Appeal from an order of the Supreme Court (McDermott, J.), entered October 23, 1987 in Albany County, which denied plaintiffs application to compel, inter alla, defendant to accept early payment of a loan made by defendant to plaintiff.
The facts of this case are not in dispute. In 1985, defendant loaned plaintiff $120,000 to be used to purchase a 1982 Caterpillar tractor/bulldozer and a 1982 Caterpillar wheel-loader. An annual interest rate of 11%% was agreed upon with payments to be made in 63 monthly installments. UCC financing statements signed by both parties were duly filed (see, UCC 9-402). A promissory note was also signed by plaintiff. After approximately two years, plaintiff sought to pay the balance of the debt and obtain termination statements under the UCC (see, UCC 9-404 [1]). Defendant refused this offer because plaintiff sought to pay only the principal balance due *721and not the future interest charges. As a result, plaintiff moved by order to show cause requesting, inter alla, that defendant be required to accept payment of the principal balance of the loan. After a hearing, Supreme Court denied plaintiff relief and this appeal ensued.
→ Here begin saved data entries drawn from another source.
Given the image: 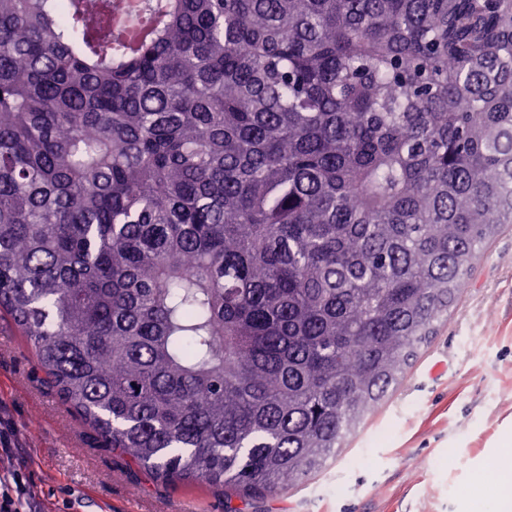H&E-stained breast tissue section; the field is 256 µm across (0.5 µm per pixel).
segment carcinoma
<instances>
[{
    "instance_id": "carcinoma-1",
    "label": "carcinoma",
    "mask_w": 512,
    "mask_h": 512,
    "mask_svg": "<svg viewBox=\"0 0 512 512\" xmlns=\"http://www.w3.org/2000/svg\"><path fill=\"white\" fill-rule=\"evenodd\" d=\"M512 224V0H0V314L101 444L271 497Z\"/></svg>"
}]
</instances>
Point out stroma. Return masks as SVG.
Returning <instances> with one entry per match:
<instances>
[{
    "label": "stroma",
    "instance_id": "1",
    "mask_svg": "<svg viewBox=\"0 0 512 512\" xmlns=\"http://www.w3.org/2000/svg\"><path fill=\"white\" fill-rule=\"evenodd\" d=\"M0 478L23 477L25 512H497L468 490L512 448V225L397 388L335 457L279 497L226 499L205 483L165 485L102 447L52 395L31 345L0 318Z\"/></svg>",
    "mask_w": 512,
    "mask_h": 512
}]
</instances>
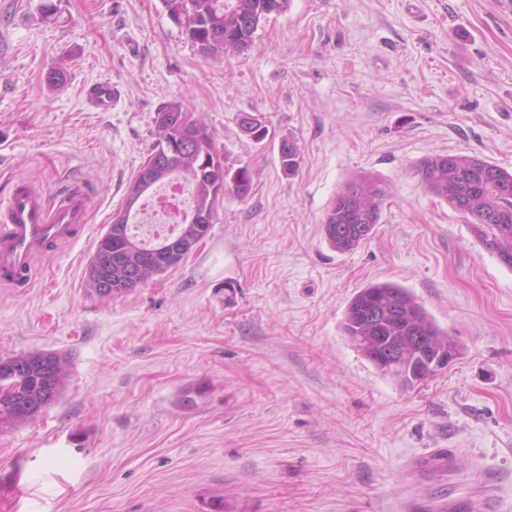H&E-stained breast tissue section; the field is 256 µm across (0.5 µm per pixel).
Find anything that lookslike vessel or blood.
<instances>
[{"instance_id": "vessel-or-blood-1", "label": "vessel or blood", "mask_w": 512, "mask_h": 512, "mask_svg": "<svg viewBox=\"0 0 512 512\" xmlns=\"http://www.w3.org/2000/svg\"><path fill=\"white\" fill-rule=\"evenodd\" d=\"M91 202L84 191L71 189L50 206L39 185L26 180L18 183L0 212V285L27 284L35 261L68 243L85 224ZM456 459V449L430 448L411 457L408 467L414 477L423 479L453 473ZM408 512H512V509L500 500L494 480L486 477L475 481L467 496L418 500L409 506Z\"/></svg>"}]
</instances>
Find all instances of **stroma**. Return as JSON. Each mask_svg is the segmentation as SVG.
<instances>
[{"label":"stroma","instance_id":"35a3bbf8","mask_svg":"<svg viewBox=\"0 0 512 512\" xmlns=\"http://www.w3.org/2000/svg\"><path fill=\"white\" fill-rule=\"evenodd\" d=\"M0 0V204L17 181L79 187L88 221L0 288V356L66 353L37 420L0 433V512H394L403 465L457 449L512 502V270L412 173L432 154L512 172V9L503 0H291L247 51L204 60L162 0ZM111 82V111L85 96ZM181 100L234 166L209 235L119 298L85 286L98 239ZM259 118L269 133L243 128ZM298 148L284 171L282 142ZM388 195L358 248L327 244L339 188ZM408 288L461 353L403 389L341 323L355 292Z\"/></svg>","mask_w":512,"mask_h":512}]
</instances>
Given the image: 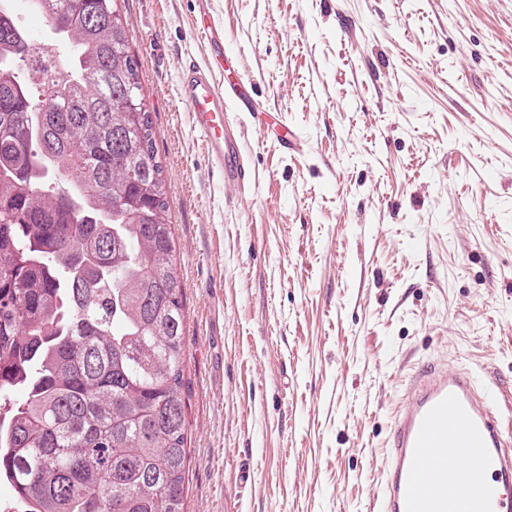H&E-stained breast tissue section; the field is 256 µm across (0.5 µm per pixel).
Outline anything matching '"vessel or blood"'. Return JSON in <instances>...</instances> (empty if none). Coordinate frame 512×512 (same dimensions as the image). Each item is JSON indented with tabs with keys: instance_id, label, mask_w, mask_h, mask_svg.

We affirm. In support of its argument that it may prepay the loan without the remaining interest charges, plaintiff points to several statutory provisions that specifically permit a party to prepay debts without penalty. However, none of the cited provisions are applicable to this case. General Obligations Law § 5-501 (3) (b) involves mortgages and secured interests in stock. Personal Property Law §§ 305 and 408 relate to retail installment contracts. Banking Law § 108 (4) (e); (5-a), (6) and §235 (8) (4) (d) involve banks and trust companies, of which defendant is neither. Finally, UCC 3-604 specifically applies to matured debts and here plaintiff tendered payment prior to its due date. Furthermore, plaintiff has failed to set forth any reason to permit prepayment without penalty in this case when such has not been provided for by statute. Accordingly, we adhere to the stated proposition that: "A security agreement is subject to the general rule that under a contract to pay money with interest the creditor cannot be compelled to accept payment in advance of the date which the agreement sets for payment” (53 NY Jur, Secured Transactions, § 239, at 622-623 [1967]).
Plaintiff next claims that it did not sign any security agreement and therefore defendant has no enforceable security interest. We disagree. A security agreement is defined as "an agreement which creates or provides for a security interest” (UCC 9-105 [1] [l]). Here, plaintiff signed a promissory note as well as two financing statements; however, the usual preprinted standard form "security agreement” was not executed. Nevertheless, a preprinted form is not required. For a valid security agreement to exist it should name the parties, disclose an intent to create a security interest and describe the collateral (see, 53 NY Jur, Secured Transactions, § 122, at 426-427 [1967]; see also, UCC 9-110). It should also be signed by the debtor (see, UCC 9-203 [1]). A financing statement does not qualify (see, 53 NY Jur, Secured Transactions, § 105, at 385 [1967]). However, in our view, the promissory note in this case meets the necessary requirements. It was signed by plaintiff, named the parties, contained a description of the collateral and specifically stated that it was to "secure the transfer” of the collateral (see, White and Summers, Uniform Commercial Code § 23-3, at 906-907 [2d ed]). It was, therefore, *722a valid security agreement. That being the case, Supreme Court properly determined that defendant could not be compelled to accept prepayment by plaintiff of the principal only.
Order affirmed, with costs. Mahoney, P. J., Kane, Casey, Yesawich, Jr., and Mercure, JJ., concur.